- [Extrait à lire]

****************

3.2 Si, en l'espèce, il était admis que la transformation réalisée lors de l'entrée en phase régionale d'une demande internationale visant un brevet national opère avec effet rétroactif à la date du dépôt, ceci impliquerait l'intrusion, à partir du 29 juillet 1988 date du dépôt, du droit européen des brevets au Danemark, qui ne connaît le droit européen des brevets qu'à partir du 1er janvier 1990, intrusion inadmissible, sinon impossible, quel que soit le degré d'harmonisation de ces droits respectifs et même indépendamment de celui-ci.
3.3 Si, par ailleurs, il était admis qu'il n'y a pas d'effet rétroactif et qu'en ce qui concerne le Danemark, le brevet européen obtenu par transformation se voyait attribuer comme date de dépôt la date de l'entrée en phase régionale, en l'espèce le 26 janvier 1990, encore ce dépôt, en quelque sorte limité territorialement au Danemark, serait-il nécessairement antériorisé par la publication PCT relative aux autres pays désignés ;
3.4 Le concept de transformation ci-dessus examiné ne peut être confondu avec celui dont il est question aux articles 135 et suivants de la Convention sur le brevet européen. La transformation prévue par ces articles s'opère en effet dans le cadre de deux droits en vigueur, le droit national concerné et le droit européen, et implique qu'à la date du dépôt, pour les pays en cause, les deux droits coexistent, ce qui, ainsi qu'indiqué ci-dessus, n'est manifestement pas le cas.

****************

- [Lignes présentées]

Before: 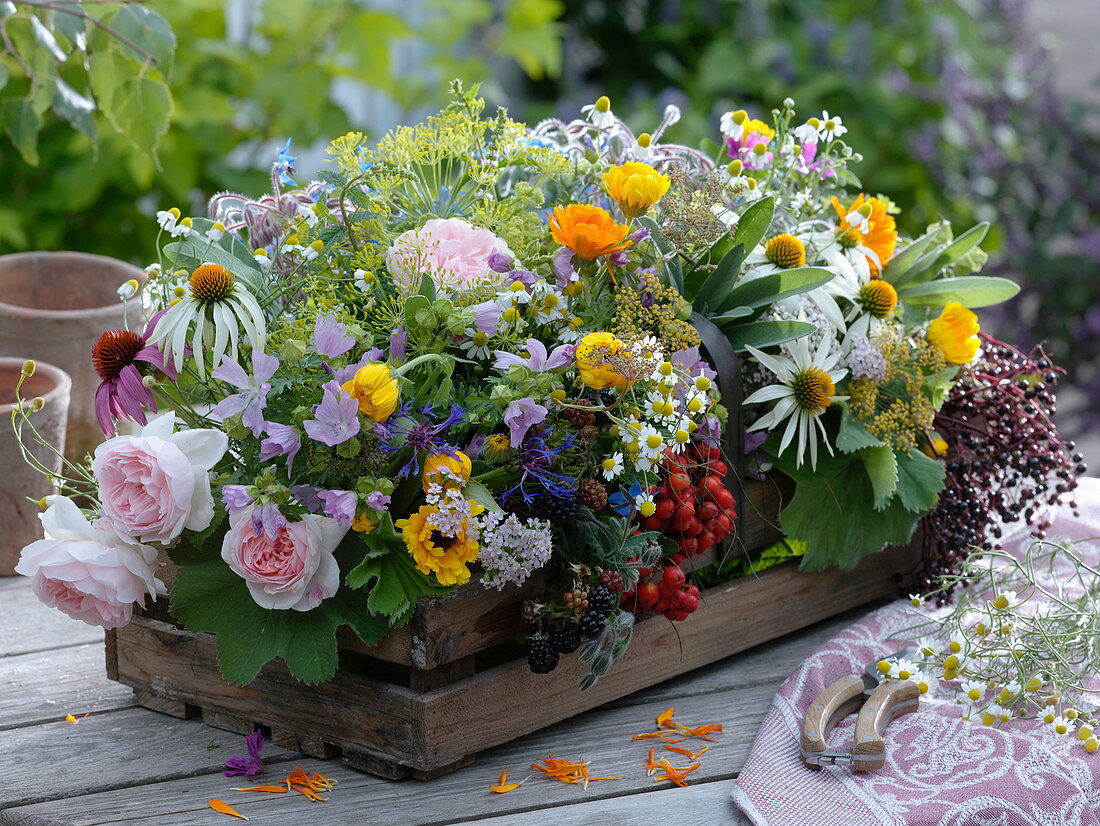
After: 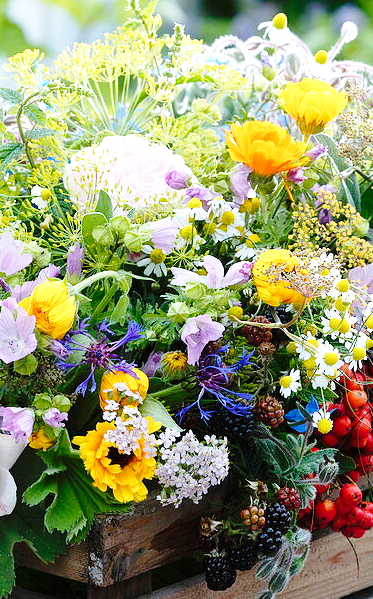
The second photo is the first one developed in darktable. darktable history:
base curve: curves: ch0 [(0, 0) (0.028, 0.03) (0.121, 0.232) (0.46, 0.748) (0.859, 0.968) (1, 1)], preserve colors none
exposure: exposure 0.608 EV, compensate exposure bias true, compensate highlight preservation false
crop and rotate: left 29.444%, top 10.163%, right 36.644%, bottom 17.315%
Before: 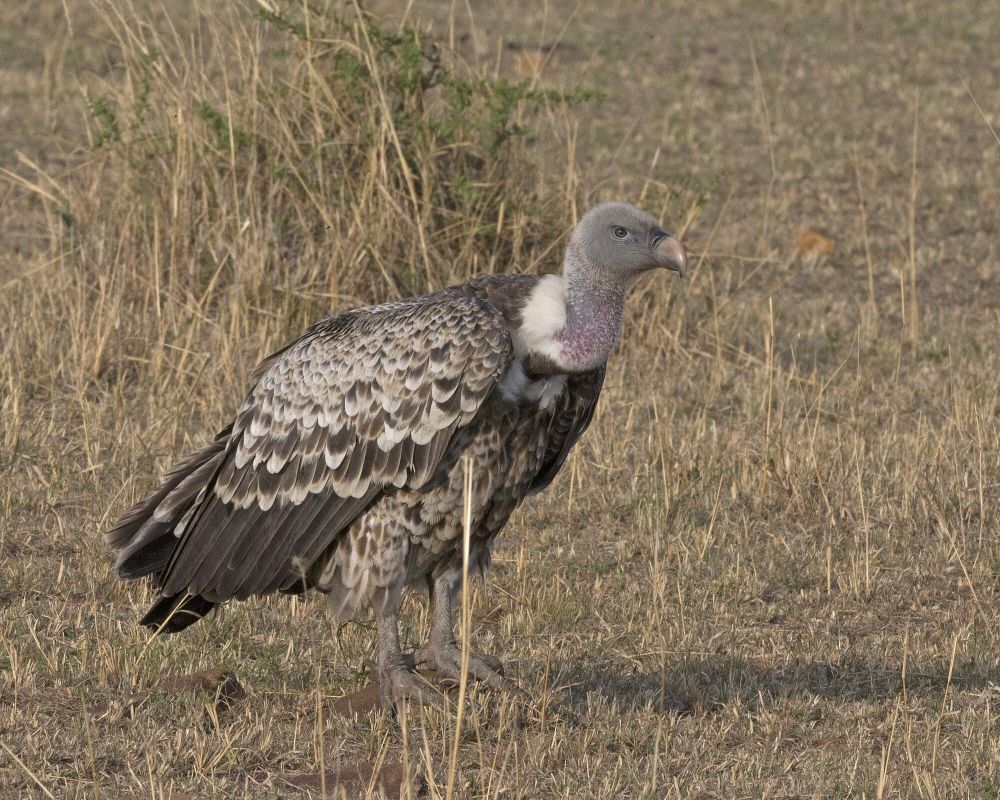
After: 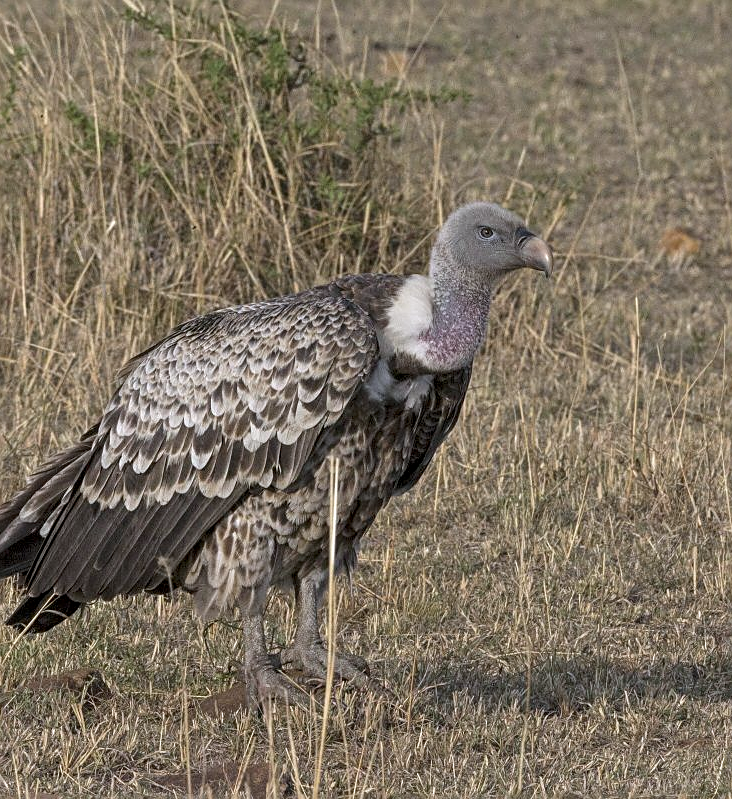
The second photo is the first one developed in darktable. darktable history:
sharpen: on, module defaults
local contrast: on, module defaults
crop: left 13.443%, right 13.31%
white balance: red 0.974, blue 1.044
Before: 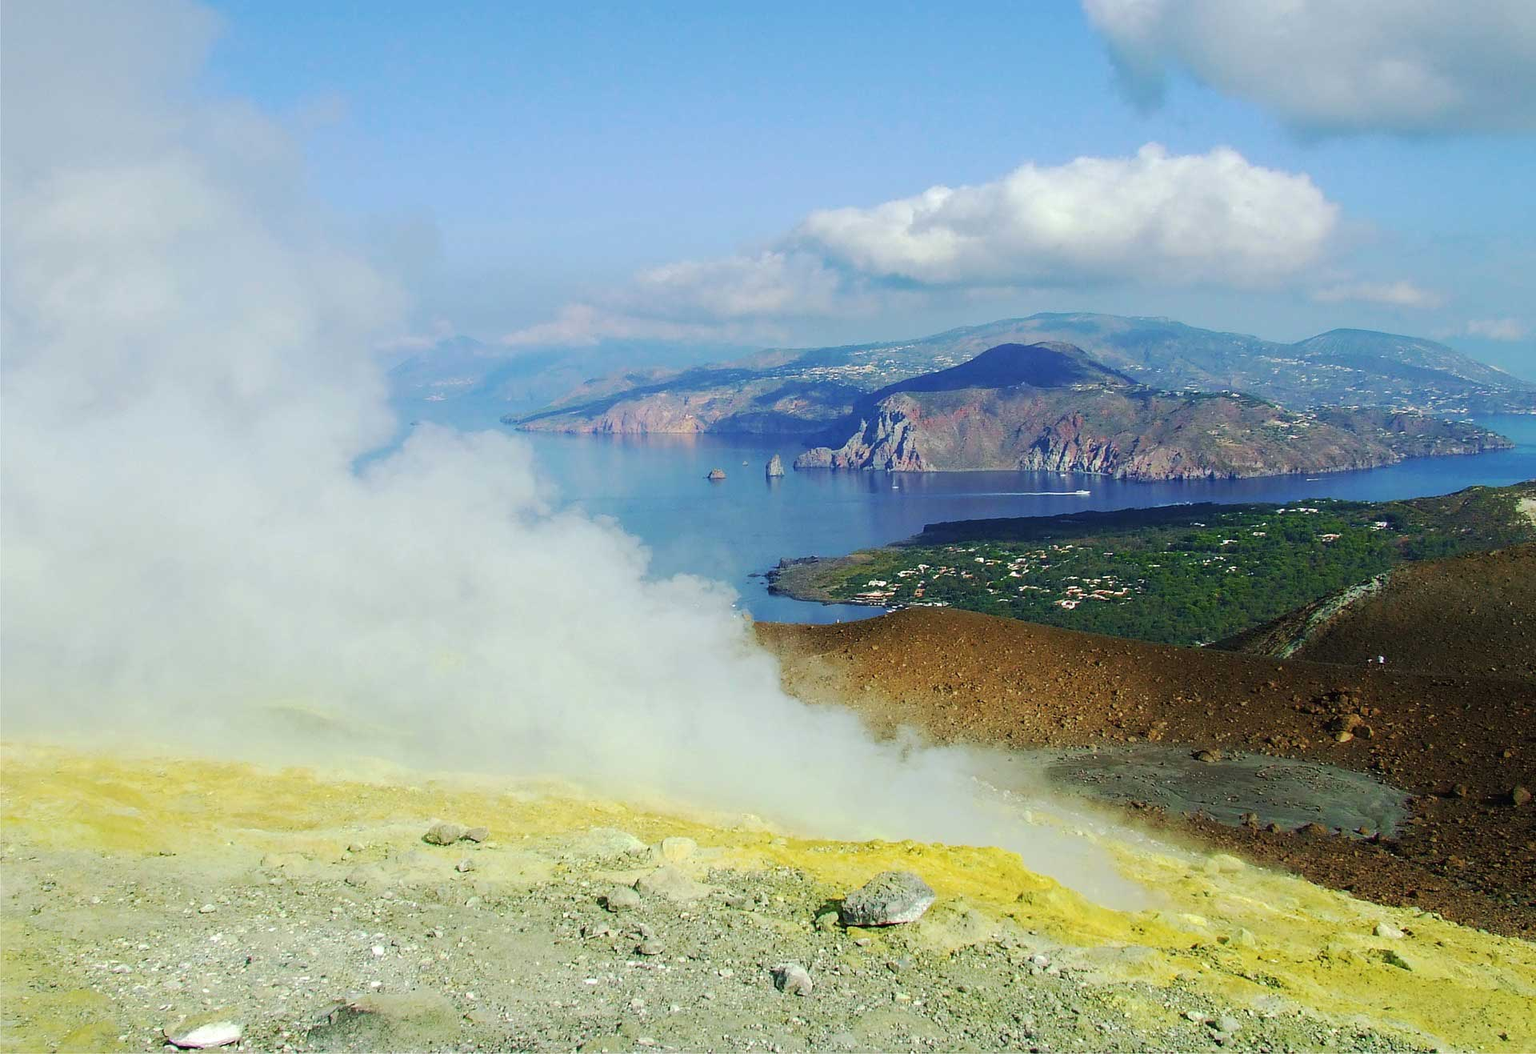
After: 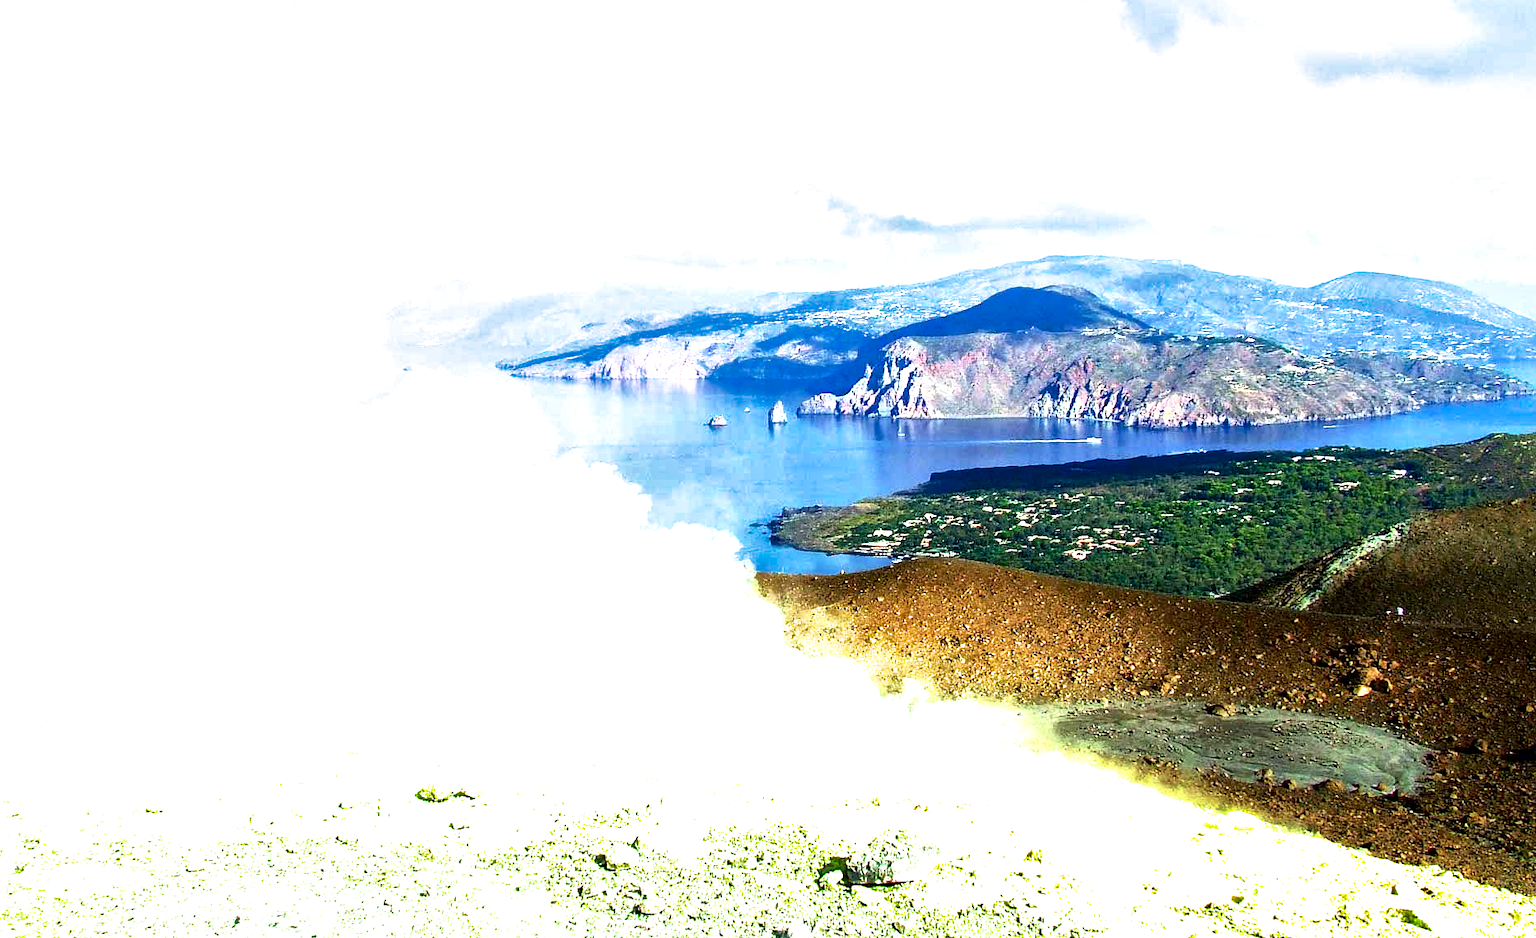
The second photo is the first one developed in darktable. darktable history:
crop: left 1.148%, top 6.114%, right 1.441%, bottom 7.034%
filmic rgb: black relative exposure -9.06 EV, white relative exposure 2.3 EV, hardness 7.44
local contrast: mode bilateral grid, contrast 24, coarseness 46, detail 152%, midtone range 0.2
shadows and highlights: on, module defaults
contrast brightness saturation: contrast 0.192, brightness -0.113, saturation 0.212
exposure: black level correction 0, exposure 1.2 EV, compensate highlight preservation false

****************

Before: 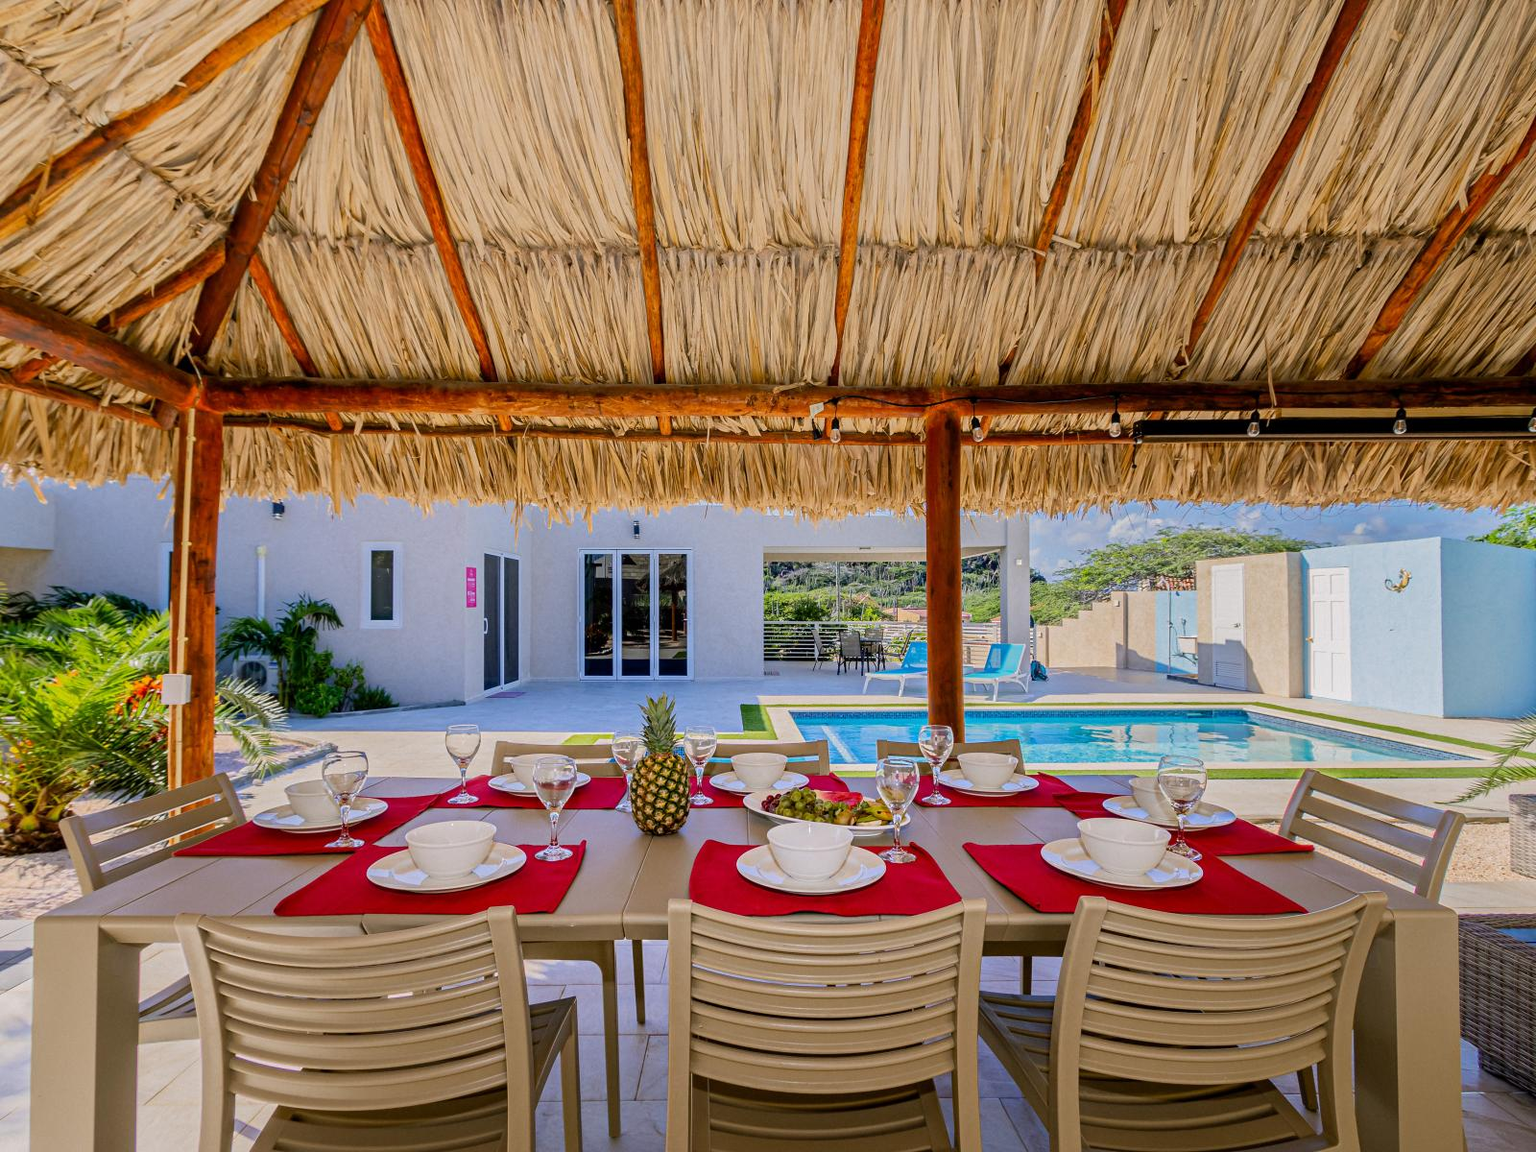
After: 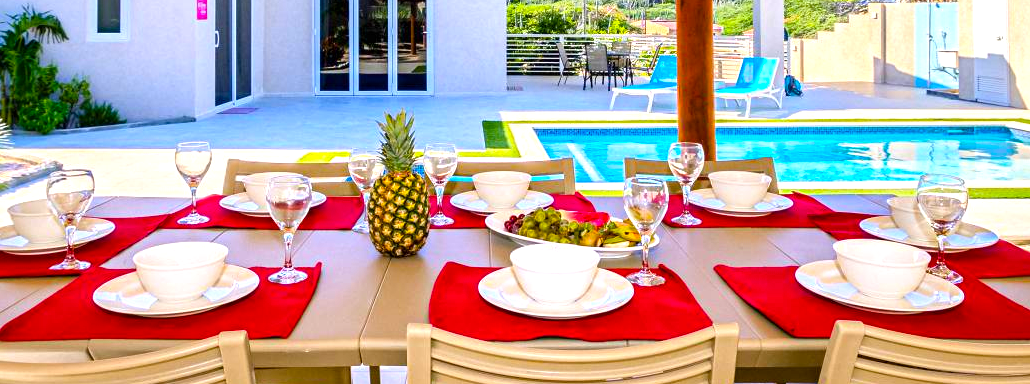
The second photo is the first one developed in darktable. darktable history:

****************

- [Défis proposés]
1. D'après l'extrait sur le brevet européen au Danemark, depuis quelle date le Danemark connaît-il le droit européen des brevets ?
2. Recopiez fidèlement tout le passage de l'extrait sur le brevet européen au Danemark, depuis « 3.2 Si, en l'espèce, il » jusqu'à « indépendamment de celui-ci. ».
3. Prolongez le texte sur la transformation d'une demande internationale en brevet européen pour le Danemark, à la suite de sa dernière phrase.

- [Réponses finales]
1. Depuis le 1er janvier 1990.

2.
3.2 Si, en l'espèce, il était admis que la transformation réalisée lors de l'entrée en phase régionale d'une demande internationale visant un brevet national opère avec effet rétroactif à la date du dépôt, ceci impliquerait l'intrusion, à partir du 29 juillet 1988 date du dépôt, du droit européen des brevets au Danemark, qui ne connaît le droit européen des brevets qu'à partir du 1er janvier 1990, intrusion inadmissible, sinon impossible, quel que soit le degré d'harmonisation de ces droits respectifs et même indépendamment de celui-ci.

3.
3.5 Ce concept ne doit pas non plus être confondu avec celui de jonction de demandes tel que développé dans la décision J 10/81 ("Renseignements de nature juridique" JO OEB 1981, 349). Il s'agissait en effet du cas de deux demandes, l'une PCT, l'autre européenne, déposées à la même date mais visant des pays différents ne bénéficiant pas de la double appartenance à la date de dépôt.
3.6 Enfin, il ne présente aucun lien avec le concept de transformation tel que - sommairement, la Chambre en convient - utilisé dans la décision J 6/79 (JO OEB 1980, 225) pour simplement définir le passage de la phase internationale de la demande à la phase européenne.
4. Il échet par ailleurs de préciser que la présente espèce pose pour la première fois, à la Chambre de recours juridique, un problème de désignation d'Etat conditionné par la circonstance que cet Etat a adhéré à la Convention sur le brevet européen postérieurement à son adhésion au PCT. En outre, le fait est que par le passé, avant l'entrée en vigueur au Danemark de la CBE, l'Office européen des brevets assurait déjà, dans le cadre du PCT, des fonctions de recherche et d'examen pour le Danemark. Il existe encore, comme le fait judicieusement remarquer la Requérante, entre le PCT et la CBE à de nombreux égards une communauté de fonctions et d'esprit. La Chambre estime toutefois que ces considérations ne sont pas de nature à modifier son appréciation des termes des traités respectifs.
5. Enfin, la jurisprudence de l'OEB admet, dans certaines conditions, l'application du principe de bonne foi.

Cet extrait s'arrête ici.